Composite video from ARM Oct 26, 2016
Some weblog posts tend to take me further away from the usual topics. No worries… it’s just that I want to explore some “outer edges” to better understand complexity & speed trade-offs between µCs and FPGAs.
So… let’s generate a video signal with a µC!
This is the HyTiny-based STM32F103 RF Node Watcher I used before, re-purposed here to generate a composite video signal.
Black-and-white composite video is very easy to generate – it needs just two output pins and two resistors. There’s an amazing TVout project for Arduino to show how.

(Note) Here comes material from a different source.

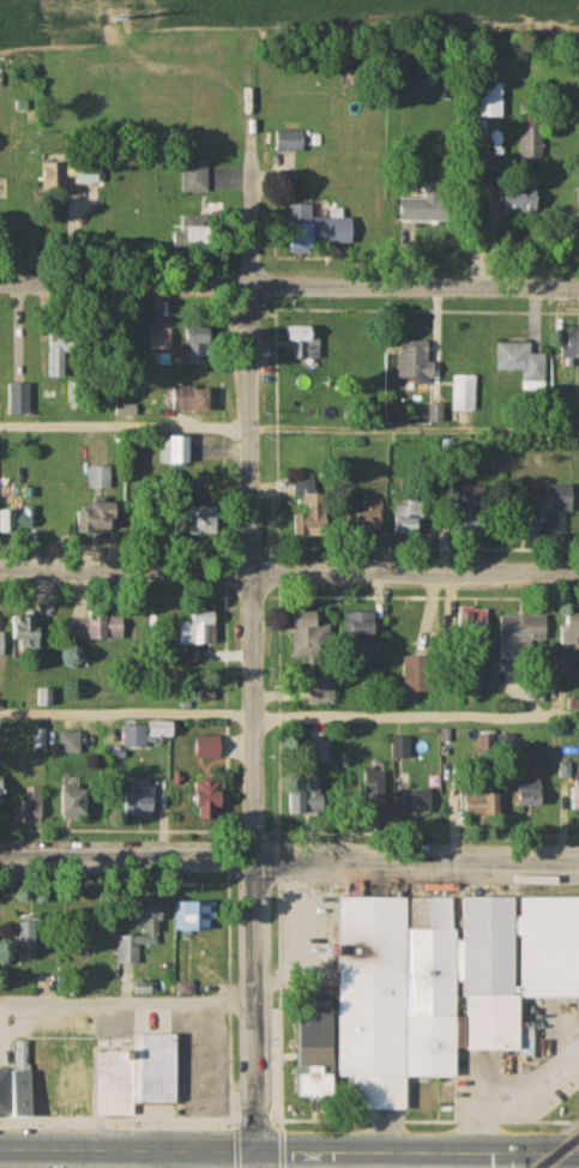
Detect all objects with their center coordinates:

In this case, I want to use ARM and Forth, as a coding exercise and to find out about the performance of this setup. It took a little tinkering to get all the timing loops right:
omode-pp pa2 io-mode! \ vout omode-pp pa3 io-mode! \ sync : zero pa3 ioc! pa2 ioc! ; : black pa3 ios! pa2 ioc! ; : white pa3 ios! pa2 ios! ; : zr-us ( u -- ) pa3 ioc! pa2 ioc! us2 ; : bl-us ( u -- ) pa3 ios! pa2 ioc! us2 ; : wh-us ( u -- ) pa3 ios! pa2 ios! us2 ; : pulses ( u -- ) 0 do zero 2 us2 black 29 us2 loop ; : vsyncs ( u -- ) 0 do zero 29 us2 black 2 us2 loop ; : bbb 0 do 4 zr-us 6 bl-us 1 bl-us 48 bl-us 1 bl-us 4 bl-us loop ; : www 0 do 4 zr-us 6 bl-us 1 wh-us 48 wh-us 1 wh-us 4 bl-us loop ; : wbw 0 do 4 zr-us 6 bl-us 1 wh-us 48 bl-us 1 wh-us 4 bl-us loop ; : try \ draw a big rectangle begin 5 vsyncs 5 pulses 32 bbb 16 www 236 wbw 16 www 2 bbb 4 pulses key? until ; try
The full code is
here, with 4
different tests. The
us2 function is a modified microsecond delay which
doesn’t use the systick timer, because all interrupts have to be disabled to get
a glitch-free signal.
There’s quite some overhead in the current
ioc! routines to set and
clear an I/O pin. This limits the attainable horiontal resolution, since each
scan line has to be generated in exactly 64 µs.
Since the signal is being generated with an infinite loop, the µC is fully consumed by this activity. To make this usable would require using interrupts, freeing up cycles during the flyback “blanking” intervals.